[Entries taken from a collection]
• • •

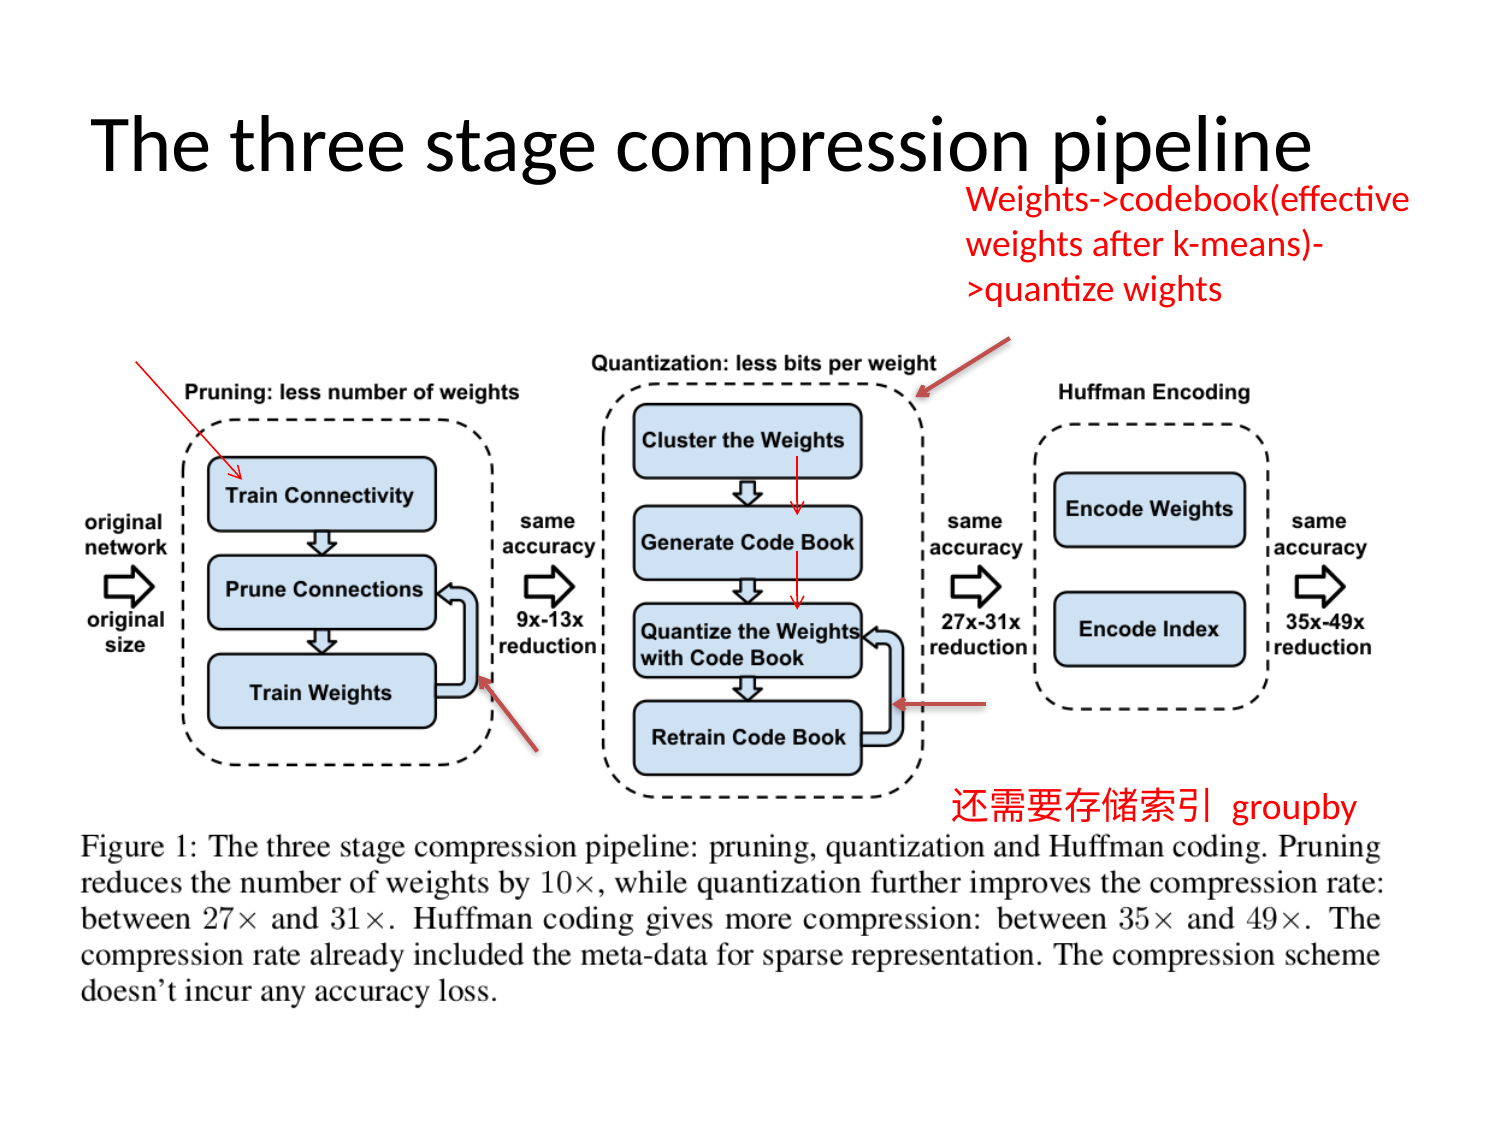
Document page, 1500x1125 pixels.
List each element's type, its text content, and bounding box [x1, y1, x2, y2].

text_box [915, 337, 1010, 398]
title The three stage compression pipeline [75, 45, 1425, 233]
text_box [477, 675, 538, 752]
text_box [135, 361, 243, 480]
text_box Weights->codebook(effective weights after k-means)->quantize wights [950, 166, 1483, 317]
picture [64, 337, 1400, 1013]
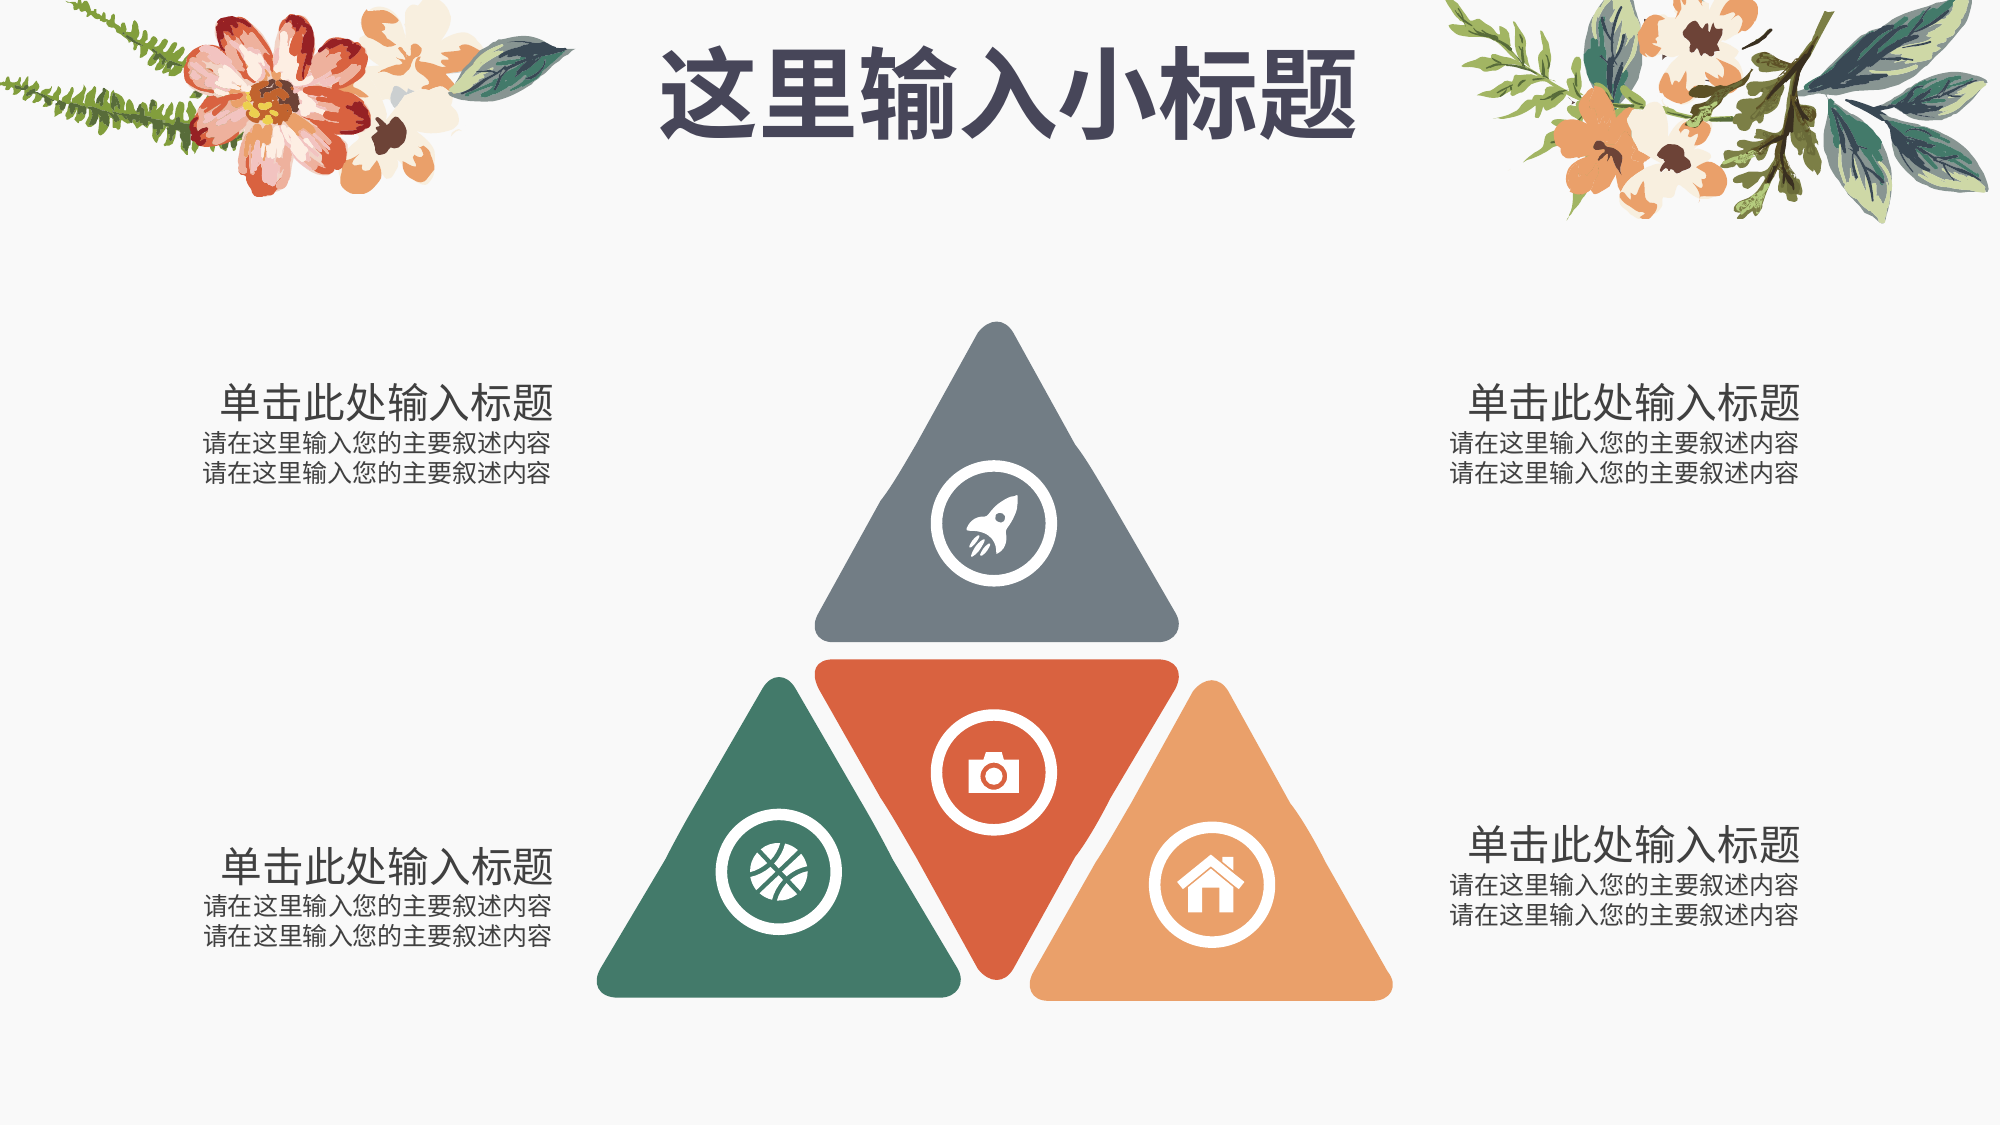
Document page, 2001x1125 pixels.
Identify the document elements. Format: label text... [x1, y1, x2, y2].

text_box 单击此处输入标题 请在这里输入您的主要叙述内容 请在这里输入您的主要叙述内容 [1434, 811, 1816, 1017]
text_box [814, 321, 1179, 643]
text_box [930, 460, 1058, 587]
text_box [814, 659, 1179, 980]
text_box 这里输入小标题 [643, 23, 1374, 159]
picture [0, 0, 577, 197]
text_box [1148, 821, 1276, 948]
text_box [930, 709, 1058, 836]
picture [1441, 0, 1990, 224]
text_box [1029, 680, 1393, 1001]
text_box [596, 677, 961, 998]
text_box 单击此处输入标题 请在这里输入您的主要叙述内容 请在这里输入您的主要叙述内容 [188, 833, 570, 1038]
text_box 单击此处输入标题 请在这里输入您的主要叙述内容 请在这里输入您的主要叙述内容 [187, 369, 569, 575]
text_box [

• • •

What you will do
What are the lines above, starting at the one with "Document page, 2001x1125 pixels." and ending at the one with "text_box [1148, 821, 1276, 948]"? Give them again exactly, and only them.

Task solution
Document page, 2001x1125 pixels.
Identify the document elements. Format: label text... [x1, y1, x2, y2].

text_box 单击此处输入标题 请在这里输入您的主要叙述内容 请在这里输入您的主要叙述内容 [1434, 811, 1816, 1017]
text_box [814, 321, 1179, 643]
text_box [930, 460, 1058, 587]
text_box [814, 659, 1179, 980]
text_box 这里输入小标题 [643, 23, 1374, 159]
picture [0, 0, 577, 197]
text_box [1148, 821, 1276, 948]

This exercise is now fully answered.